Compare Ryan's marathon to Al Gore's creation of the Internet. In one case a guy flat-out lied, in another, a guy's words could be twisted to make it sound like he claimed to have done something he obviously could not have done. But who is going to go on TV day after day and make jokes about Paul Ryan's marathon time? Who is going to photoshop the images that will go viral on the Internet, showing Paul Ryan running at the speed of light? What talk radio host is going to tell the story in sarcastic tones from morning till night, day after day, what television network is going to make this a talking point to bring up on every show? Answer: none, nobody, nothing, it won't happen. It's just another lie and it is something that journalists accept and that Americans expect, unless a political machine picks it up and tries to make something of it. Ryan's self-aggrandizing lie has nothing to do with jobs, the economy, foreign policy, but if the opposition party does not pick it up and nail him to the wall with it, he will get away with it and lie again when he wants.

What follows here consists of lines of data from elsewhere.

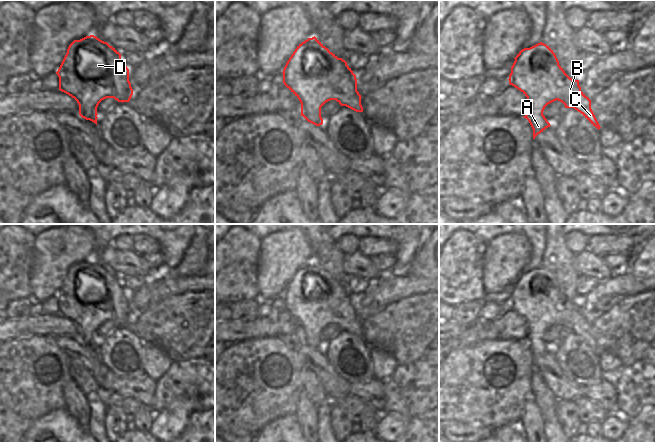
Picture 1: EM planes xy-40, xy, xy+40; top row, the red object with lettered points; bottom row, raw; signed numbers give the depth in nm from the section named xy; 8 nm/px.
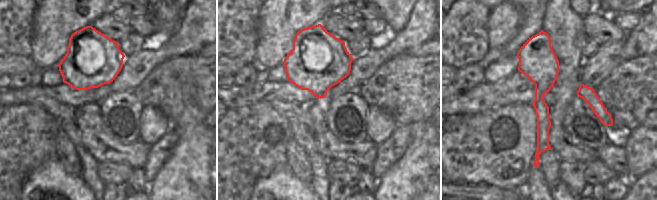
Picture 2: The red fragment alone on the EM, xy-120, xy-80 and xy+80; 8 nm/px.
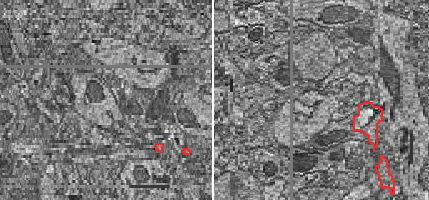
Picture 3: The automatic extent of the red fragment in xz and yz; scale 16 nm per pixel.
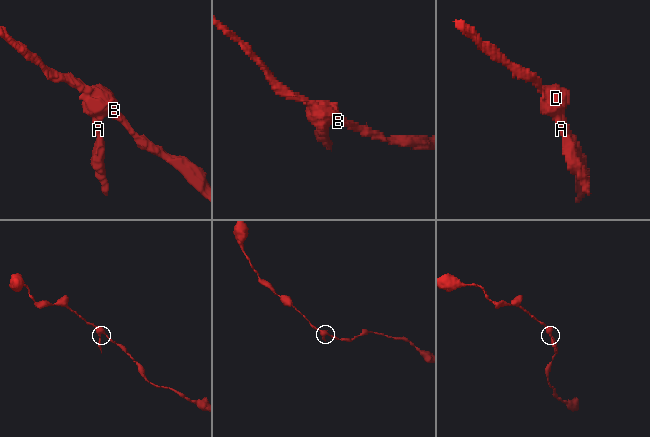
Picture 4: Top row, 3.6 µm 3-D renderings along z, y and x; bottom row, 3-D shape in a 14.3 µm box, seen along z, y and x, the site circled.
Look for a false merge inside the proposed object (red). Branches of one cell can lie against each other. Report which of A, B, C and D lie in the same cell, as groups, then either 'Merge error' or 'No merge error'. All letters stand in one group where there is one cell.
Groups: A / B C D. Merge error

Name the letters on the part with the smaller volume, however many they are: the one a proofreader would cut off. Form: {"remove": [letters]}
{"remove": ["A"]}

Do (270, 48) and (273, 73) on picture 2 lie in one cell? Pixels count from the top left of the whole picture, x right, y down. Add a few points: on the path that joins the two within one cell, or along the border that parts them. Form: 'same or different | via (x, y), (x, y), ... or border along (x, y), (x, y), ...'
different | border along (282, 63), (267, 70)

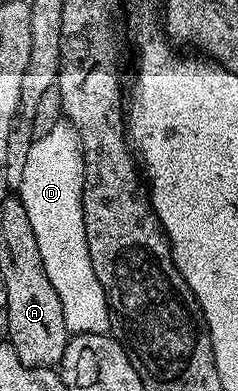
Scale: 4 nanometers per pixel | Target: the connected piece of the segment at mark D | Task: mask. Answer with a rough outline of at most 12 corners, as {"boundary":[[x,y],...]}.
{"boundary":[[71,123],[35,136],[18,198],[73,336],[114,320],[86,245]]}

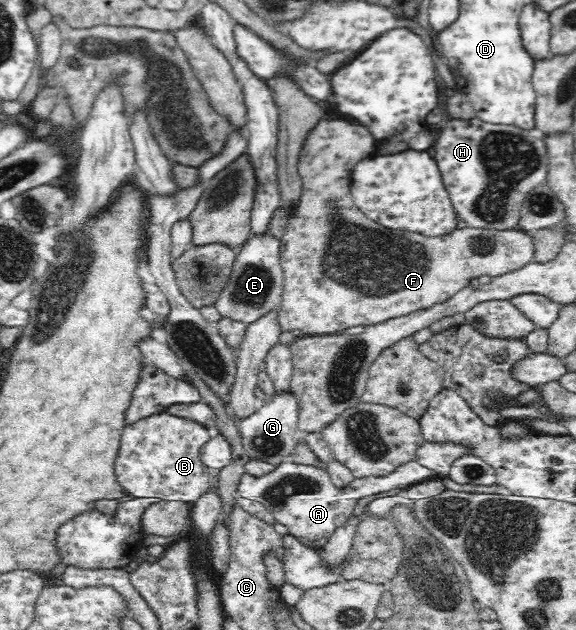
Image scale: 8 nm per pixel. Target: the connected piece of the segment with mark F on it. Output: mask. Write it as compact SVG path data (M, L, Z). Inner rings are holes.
M326 117L321 119L306 138L304 147L299 155L297 169L303 183L303 192L298 204L295 206L293 215L287 224L284 234L281 238L280 246L280 264L283 270L283 293L282 304L276 312L276 319L280 325L280 332L290 332L292 330L301 330L304 336L307 335L334 335L340 334L352 326L370 326L380 324L389 318L396 318L399 315L407 315L411 312L426 310L433 307L435 304L443 303L450 300L457 292L460 292L464 287L468 287L473 279L479 276L499 277L509 272L514 272L522 268L528 263L534 262L536 256L536 245L534 239L531 238L528 231L518 229L510 230L492 230L481 228L460 228L454 229L452 232L442 237L424 236L418 233L409 233L403 230L394 231L389 228L384 228L381 224L374 220L370 220L358 207L355 206L354 198L351 196L351 173L354 165L360 162L362 158L370 156L370 152L376 148L374 140L370 140L370 132L366 132L366 128L362 128L360 124L352 124L346 120L326 120Z

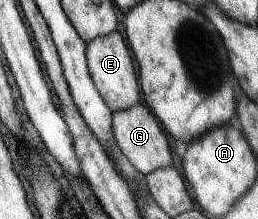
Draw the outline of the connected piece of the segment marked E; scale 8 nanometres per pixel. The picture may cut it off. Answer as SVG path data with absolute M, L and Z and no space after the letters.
M112 31L107 35L100 35L89 42L87 47L90 76L113 113L126 110L141 101L140 77L135 73L135 63L121 34L120 31Z

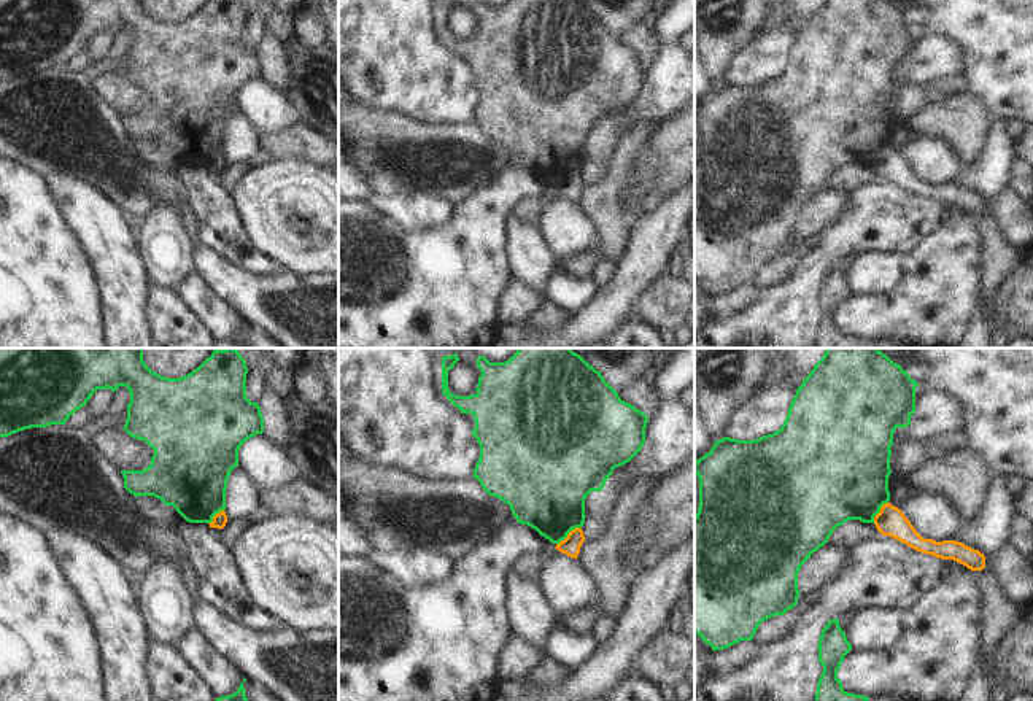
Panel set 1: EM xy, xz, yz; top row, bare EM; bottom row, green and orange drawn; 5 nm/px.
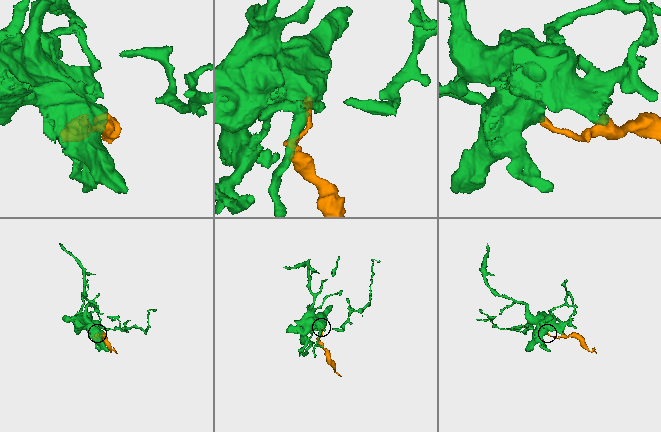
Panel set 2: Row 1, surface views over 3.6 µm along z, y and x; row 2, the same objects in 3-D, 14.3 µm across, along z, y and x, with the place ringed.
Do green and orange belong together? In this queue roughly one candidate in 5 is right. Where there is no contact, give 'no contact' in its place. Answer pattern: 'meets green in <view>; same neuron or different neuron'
meets green in xz; different neuron

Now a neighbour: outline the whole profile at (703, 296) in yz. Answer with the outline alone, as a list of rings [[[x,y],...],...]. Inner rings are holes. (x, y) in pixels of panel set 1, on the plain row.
[[[694,277],[694,335],[698,335],[704,327],[722,321],[715,320],[710,312],[712,297],[712,291]]]

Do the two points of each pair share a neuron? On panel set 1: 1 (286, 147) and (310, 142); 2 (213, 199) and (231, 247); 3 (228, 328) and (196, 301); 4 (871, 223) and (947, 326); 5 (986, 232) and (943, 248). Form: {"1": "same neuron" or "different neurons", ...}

In the end somebody will say, "Both sides do it," and will point to something a Democrat has said that was proven wrong, and people will roll their eyes and mutter about politicians, and that will be it. We're too busy to track these things down, to question each statement. Guy says he has a plan for the economy, okay, good, we need a plan, give the guy a shot at it. What? He doesn't really have a plan? Okay, uh, which guy was that again?
The media might find a new role in keeping the facts and lies separated, so the public can make complicated choices, but they need to be reinforced by their audience, the public, and by the political organizations that have a stake in distinguishing honesty from deceit.